* Aim of the exercise *
Every record below must be written out exactly. Leave out the pictures.

Material to process section start

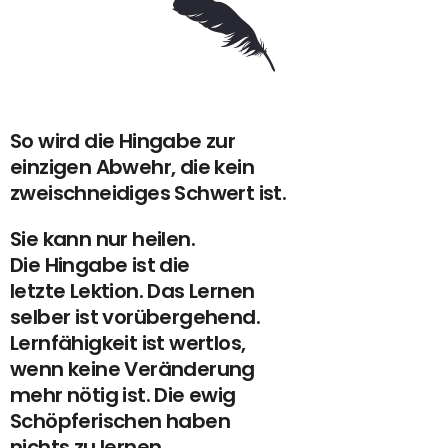
So wird die Hingabe zur
einzigen Abwehr, die kein
zweischneidiges Schwert ist.
Sie kann nur heilen.
Die Hingabe ist die
letzte Lektion. Das Lernen
selber ist vorübergehend.
Lernfähigkeit ist wertlos,
wenn keine Veränderung
mehr nötig ist. Die ewig
Schöpferischen haben
nichts zu lernen.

Material to process section end

* Result of the exercise *
So wird die Hingabe zur
einzigen Abwehr, die kein
zweischneidiges Schwert ist.
Sie kann nur heilen.
Die Hingabe ist die
letzte Lektion. Das Lernen
selber ist vorübergehend.
Lernfähigkeit ist wertlos,
wenn keine Veränderung
mehr nötig ist. Die ewig
Schöpferischen haben
nichts zu lernen.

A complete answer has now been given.